Here, LPPPD is the log pointwise posterior predictive density and $p_{waic}$ is the correction for effective number of parameters to adjust for overfitting. As compared to other Information Criteria, WAIC is more 'Bayesian' as it averages over the posterior distribution rather than using just a point estimate.

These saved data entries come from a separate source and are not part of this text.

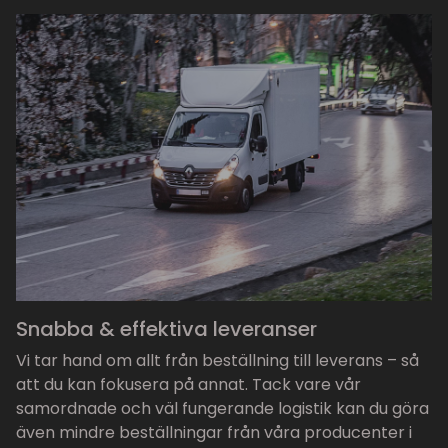
Snabba & effektiva leveranser
Vi tar hand om allt från beställning till leverans – så
att du kan fokusera på annat. Tack vare vår
samordnade och väl fungerande logistik kan du göra
även mindre beställningar från våra producenter i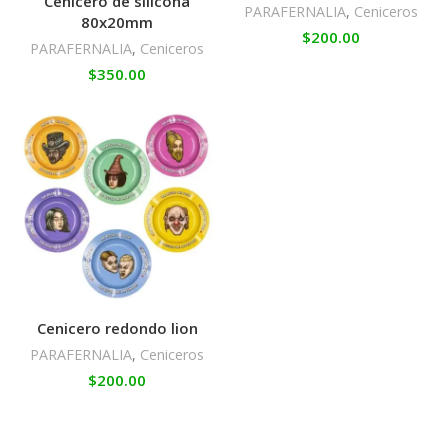
Cenicero de silicona
PARAFERNALIA
,
Ceniceros
80x20mm
$
200.00
PARAFERNALIA
,
Ceniceros
$
350.00
Cenicero redondo lion
PARAFERNALIA
,
Ceniceros
$
200.00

Below, we calculate the WAIC values for each of the two models individually.

## Pooled Model

In [None]:
lpppd = 0.0
p_pooled = 0.0

#Looping over all observations
for i = 1:J
    likelihood = Float64[]
    
    # Computing the likelihood for each point in the posterior
    for mu_value in chain_pooled[:mu] 
        dist = Normal(mu_value, sigma[i])
        push!(likelihood, pdf(dist, y[i]) )
    end
    
    # Adding the contribution of the current observation in lpppd
    log_mean = log(mean(likelihood))
    lpppd += log_mean
    
    #Calculating the p_waic value
    log_likelihood = log.(likelihood)
    var_likelihood = var(log_likelihood)
    p_pooled += var_likelihood
end

#Applying the above mentioned equation to get the final WAIC value
waic_pooled = -2*(lpppd - p_pooled);

In [None]:
waic_pooled, p_pooled

## Hierarchical Model

In [None]:
sampling_size = 800
lpppd = 0.0
p_hierarchical = 0.0
for i = 1:J
    likelihood = Float64[]
    
    # Computing the likelihood for each point in the posterior
    # Note that here, we have to take the value of eta corresponding to the observation in the outer loop 
    # Looping over all the samples
    for sample = 1:sampling_size
        mu_value = chain_hierarchical[:mu][sample] 
        eta_value = chain_hierarchical[:eta][sample,i,:]
        tau_value = chain_hierarchical[:tau][sample] 
        dist = Normal(mu_value + eta_value[1]*tau_value, sigma[i])
        push!(likelihood, pdf(dist, y[i]) )
    end
    
    # Adding the contribution of the current observation in lpppd
    log_mean = log(mean(likelihood))
    lpppd += log_mean
    
    #Calculating the p_waic value
    log_likelihood = log.(likelihood)
    var_likelihood = var(log_likelihood)
    p_hierarchical += var_likelihood
end

#Applying the above mentioned equation to get the final WAIC value
waic_hierarchical = -2*(lpppd - p_hierarchical);

In [None]:
waic_hierarchical, p_hierarchical

# Interpretation

Since the hierarchical model seems to be more complex and flexible, one might expect it to fit better on our data. It does have higher complexity which can be seen by comparing the p_waic values for both the models.

In [None]:
p_pooled, p_hierarchical

So, we get:

`p_hierarchical` > `p_pooled`

However, when it comes to deciding which model better fits the data ('goodness' of the model, as discussed earlier), we can see that the computed `waic` values for the models are approximately equal.

In [None]:
waic_pooled, waic_hierarchical

This means that both models are equally compatible with our data. Hence, we may be tempted to use the more complex model but this example shows that the simpler pooled model compares equally well.